What does it look like?
The Hoary-headed Grebe is a small dark grey and white grebe, about 30 cms long. It has a dark crown and a narrow dark streak down the back of the neck which makes it easy to identify. It also has a black patch under the chin. During the breeding season the adult’s plumage has white streaks over its entire head, hence the name ‘hoary’. This is a tiny grebe, with a wedge shaped bill and fluffy white downy rear.
How does it behave?
This grebe floats high on the water, but when alarmed it quickly dives under water or patters along the surface with its short legs beating fast. It is not a good flyer and will go only short distances and very low to the water to escape danger, as an alternative to diving.This grebe feeds during the day on aquatic invertebrates which it gets by deep diving. It also catches insects and forages at the water surface as shown in the photo.

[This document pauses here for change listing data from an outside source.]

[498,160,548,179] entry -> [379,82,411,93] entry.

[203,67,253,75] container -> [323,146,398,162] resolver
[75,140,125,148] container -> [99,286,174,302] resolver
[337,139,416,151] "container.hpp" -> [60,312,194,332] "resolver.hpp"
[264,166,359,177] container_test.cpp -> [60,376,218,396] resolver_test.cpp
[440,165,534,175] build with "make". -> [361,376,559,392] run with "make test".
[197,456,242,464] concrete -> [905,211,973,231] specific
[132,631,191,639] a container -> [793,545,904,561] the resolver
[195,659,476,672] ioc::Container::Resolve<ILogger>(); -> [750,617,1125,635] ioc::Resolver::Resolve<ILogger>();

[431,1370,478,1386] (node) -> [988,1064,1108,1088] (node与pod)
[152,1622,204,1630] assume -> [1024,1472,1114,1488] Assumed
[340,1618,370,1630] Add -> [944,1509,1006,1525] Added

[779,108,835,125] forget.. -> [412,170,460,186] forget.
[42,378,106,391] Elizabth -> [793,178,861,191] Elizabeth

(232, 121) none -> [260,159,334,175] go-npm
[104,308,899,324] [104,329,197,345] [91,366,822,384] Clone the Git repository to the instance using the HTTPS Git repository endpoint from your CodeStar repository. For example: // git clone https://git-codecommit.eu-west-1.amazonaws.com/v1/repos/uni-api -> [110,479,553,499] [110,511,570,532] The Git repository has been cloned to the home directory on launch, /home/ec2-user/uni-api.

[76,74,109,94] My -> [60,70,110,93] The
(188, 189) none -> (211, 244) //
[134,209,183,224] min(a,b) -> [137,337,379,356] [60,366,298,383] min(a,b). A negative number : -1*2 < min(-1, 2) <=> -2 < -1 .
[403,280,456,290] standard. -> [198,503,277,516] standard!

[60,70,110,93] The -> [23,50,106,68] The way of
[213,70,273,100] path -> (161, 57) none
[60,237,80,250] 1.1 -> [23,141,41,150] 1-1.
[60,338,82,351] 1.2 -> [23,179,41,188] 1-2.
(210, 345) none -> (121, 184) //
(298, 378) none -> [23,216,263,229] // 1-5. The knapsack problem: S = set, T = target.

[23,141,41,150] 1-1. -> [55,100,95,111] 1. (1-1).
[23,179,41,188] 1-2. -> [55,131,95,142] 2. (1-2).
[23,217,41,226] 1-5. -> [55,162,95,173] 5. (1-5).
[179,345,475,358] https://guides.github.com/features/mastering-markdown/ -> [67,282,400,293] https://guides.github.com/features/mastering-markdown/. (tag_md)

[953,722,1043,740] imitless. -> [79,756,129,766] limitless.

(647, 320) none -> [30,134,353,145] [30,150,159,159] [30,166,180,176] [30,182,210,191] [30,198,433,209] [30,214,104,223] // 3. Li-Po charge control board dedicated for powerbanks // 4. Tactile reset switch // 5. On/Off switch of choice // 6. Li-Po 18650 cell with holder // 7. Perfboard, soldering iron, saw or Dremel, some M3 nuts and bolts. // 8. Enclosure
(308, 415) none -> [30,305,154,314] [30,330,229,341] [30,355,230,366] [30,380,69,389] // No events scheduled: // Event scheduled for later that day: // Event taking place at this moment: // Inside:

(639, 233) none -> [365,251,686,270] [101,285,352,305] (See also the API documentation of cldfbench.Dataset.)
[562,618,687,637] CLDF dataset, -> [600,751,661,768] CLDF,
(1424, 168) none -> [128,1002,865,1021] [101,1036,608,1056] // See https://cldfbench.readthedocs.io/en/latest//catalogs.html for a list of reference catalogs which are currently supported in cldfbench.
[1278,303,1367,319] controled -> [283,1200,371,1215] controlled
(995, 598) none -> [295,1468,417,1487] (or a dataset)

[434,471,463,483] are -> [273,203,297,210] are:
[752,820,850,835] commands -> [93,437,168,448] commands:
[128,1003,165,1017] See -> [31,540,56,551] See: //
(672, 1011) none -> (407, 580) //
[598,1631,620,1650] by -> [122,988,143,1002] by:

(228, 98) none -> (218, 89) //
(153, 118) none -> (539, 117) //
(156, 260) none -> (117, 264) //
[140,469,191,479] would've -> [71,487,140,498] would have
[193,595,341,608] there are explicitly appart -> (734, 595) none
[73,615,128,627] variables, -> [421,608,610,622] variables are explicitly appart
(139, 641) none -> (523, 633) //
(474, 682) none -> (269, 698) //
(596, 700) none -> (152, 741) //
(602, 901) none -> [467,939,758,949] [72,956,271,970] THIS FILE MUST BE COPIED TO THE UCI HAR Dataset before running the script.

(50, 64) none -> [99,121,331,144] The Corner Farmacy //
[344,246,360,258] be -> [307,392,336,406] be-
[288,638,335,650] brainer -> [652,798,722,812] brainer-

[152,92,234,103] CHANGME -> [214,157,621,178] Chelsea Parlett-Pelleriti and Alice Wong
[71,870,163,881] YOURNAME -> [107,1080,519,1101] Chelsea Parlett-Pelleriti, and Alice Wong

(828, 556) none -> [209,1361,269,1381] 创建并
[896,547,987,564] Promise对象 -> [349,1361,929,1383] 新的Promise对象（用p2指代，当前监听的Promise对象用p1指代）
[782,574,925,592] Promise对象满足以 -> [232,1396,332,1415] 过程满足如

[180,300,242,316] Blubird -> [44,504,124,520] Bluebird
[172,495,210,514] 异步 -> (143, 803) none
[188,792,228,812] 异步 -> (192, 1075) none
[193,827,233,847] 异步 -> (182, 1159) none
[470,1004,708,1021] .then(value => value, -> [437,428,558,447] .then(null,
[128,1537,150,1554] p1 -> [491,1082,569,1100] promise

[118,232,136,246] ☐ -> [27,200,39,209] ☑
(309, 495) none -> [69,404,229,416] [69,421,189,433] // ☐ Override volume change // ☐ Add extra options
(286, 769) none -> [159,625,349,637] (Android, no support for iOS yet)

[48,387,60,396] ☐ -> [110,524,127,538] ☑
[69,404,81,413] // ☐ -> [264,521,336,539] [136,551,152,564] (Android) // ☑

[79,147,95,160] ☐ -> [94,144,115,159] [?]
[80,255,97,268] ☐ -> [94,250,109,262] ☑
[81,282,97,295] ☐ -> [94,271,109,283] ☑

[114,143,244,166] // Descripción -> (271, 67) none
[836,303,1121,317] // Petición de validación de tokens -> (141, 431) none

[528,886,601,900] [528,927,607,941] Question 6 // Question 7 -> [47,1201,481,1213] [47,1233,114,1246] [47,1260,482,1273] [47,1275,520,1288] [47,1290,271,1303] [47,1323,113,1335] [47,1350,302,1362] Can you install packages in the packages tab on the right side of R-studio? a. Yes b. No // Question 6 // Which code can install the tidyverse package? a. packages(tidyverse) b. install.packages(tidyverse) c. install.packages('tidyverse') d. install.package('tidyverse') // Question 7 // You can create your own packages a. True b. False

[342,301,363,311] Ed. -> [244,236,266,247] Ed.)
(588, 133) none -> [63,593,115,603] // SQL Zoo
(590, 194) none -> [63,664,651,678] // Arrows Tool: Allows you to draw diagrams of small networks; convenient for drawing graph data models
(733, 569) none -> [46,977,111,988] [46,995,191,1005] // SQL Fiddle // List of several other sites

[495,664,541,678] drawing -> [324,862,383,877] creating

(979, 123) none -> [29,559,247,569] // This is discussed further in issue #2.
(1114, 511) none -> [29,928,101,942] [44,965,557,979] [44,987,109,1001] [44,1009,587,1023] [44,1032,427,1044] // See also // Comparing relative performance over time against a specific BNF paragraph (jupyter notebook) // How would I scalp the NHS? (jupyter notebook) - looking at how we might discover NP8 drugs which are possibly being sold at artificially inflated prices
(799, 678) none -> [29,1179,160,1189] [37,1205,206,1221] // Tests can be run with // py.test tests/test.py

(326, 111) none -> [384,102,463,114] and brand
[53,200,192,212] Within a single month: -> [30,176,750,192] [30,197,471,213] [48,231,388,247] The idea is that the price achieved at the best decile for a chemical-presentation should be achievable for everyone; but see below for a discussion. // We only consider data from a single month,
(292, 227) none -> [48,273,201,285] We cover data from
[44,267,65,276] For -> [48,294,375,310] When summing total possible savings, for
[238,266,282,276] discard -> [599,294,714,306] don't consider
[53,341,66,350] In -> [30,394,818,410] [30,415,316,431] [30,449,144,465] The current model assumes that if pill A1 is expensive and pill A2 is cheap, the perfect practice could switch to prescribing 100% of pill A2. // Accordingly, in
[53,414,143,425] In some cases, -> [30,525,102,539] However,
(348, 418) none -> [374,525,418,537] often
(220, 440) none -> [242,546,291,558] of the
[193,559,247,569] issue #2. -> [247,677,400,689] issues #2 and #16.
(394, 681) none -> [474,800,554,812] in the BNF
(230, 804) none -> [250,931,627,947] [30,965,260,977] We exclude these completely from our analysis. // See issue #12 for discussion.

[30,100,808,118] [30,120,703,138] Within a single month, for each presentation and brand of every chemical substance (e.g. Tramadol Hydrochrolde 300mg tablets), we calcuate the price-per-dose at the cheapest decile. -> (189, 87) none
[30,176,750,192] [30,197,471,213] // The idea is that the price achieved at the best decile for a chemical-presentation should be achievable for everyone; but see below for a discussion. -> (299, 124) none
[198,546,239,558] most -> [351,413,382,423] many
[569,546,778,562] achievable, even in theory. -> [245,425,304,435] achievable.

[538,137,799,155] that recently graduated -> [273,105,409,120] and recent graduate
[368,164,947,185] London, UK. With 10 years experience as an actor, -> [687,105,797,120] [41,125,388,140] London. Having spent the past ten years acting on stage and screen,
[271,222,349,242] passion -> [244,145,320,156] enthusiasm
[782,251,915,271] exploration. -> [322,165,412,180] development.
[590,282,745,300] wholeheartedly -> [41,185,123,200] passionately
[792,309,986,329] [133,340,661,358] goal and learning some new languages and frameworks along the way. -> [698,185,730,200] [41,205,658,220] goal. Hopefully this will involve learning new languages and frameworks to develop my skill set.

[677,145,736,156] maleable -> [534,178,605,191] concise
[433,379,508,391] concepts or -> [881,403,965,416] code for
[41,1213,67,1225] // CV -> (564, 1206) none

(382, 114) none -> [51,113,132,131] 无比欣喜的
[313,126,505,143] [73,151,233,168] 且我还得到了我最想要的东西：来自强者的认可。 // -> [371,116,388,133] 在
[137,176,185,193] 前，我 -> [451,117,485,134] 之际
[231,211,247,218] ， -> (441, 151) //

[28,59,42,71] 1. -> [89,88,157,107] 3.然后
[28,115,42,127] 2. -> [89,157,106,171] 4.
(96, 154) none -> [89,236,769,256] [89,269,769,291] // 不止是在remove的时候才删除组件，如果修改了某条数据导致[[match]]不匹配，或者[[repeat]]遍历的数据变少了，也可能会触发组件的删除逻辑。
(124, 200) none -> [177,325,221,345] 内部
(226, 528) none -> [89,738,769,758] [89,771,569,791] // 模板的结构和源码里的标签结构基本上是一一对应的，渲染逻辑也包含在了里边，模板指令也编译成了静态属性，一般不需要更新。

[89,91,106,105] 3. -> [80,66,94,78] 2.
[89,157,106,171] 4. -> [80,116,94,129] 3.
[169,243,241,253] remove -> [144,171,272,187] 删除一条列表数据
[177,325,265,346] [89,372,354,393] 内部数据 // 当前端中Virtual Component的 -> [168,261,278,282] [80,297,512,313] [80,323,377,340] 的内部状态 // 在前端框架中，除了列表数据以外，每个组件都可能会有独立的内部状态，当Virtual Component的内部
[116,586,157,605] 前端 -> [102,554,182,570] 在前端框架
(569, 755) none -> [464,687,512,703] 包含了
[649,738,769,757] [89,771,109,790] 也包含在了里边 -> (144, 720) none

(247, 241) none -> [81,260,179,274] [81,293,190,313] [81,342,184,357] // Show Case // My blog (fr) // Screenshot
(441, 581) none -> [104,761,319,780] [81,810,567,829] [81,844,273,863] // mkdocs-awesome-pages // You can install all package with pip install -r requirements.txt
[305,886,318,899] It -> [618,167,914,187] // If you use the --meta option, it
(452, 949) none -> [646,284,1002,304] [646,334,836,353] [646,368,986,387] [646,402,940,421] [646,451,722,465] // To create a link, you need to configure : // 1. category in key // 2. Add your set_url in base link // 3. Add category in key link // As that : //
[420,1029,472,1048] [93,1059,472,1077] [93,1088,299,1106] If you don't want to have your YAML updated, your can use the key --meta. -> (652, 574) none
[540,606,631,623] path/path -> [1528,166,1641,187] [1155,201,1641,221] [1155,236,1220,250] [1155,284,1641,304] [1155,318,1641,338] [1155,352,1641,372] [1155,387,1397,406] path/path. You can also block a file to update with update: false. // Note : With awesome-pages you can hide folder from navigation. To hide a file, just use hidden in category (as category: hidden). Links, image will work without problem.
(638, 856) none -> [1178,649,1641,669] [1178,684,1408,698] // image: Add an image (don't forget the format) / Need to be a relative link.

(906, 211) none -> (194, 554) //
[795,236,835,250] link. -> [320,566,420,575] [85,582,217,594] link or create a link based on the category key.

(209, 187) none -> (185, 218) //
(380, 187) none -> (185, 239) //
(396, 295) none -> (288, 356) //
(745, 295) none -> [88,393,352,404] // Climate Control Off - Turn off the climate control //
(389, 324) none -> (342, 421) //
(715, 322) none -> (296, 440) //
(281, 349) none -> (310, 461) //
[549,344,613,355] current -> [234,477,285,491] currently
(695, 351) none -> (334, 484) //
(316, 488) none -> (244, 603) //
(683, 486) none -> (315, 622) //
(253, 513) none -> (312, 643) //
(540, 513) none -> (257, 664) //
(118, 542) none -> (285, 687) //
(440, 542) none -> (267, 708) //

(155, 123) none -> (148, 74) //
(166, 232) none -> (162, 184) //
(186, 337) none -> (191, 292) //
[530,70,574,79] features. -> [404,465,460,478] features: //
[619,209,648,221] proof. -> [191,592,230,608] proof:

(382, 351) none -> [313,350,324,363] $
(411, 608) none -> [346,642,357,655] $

Being quite shy, it constructs a nest well offshore in the shallows amongst floating reeds and weeds. The nest floats and is attached to sedges or a fallen branch. Both parents take part in the incubation of the eggs.
Did you know?
Hoary-headed Grebes often nest in simple pairs, but sometimes they form colonies of hundreds of floating nests which may be joined together to form a large raft.
Where is it found?
The Hoary-headed Grebe is endemic to Australia. It can be found anywhere on the continent where there is surface water, and it breeds in the southern parts of Australia and Tasmania. It is usually found away from the shoreline in large open waters such as estuaries, swamps and lakes.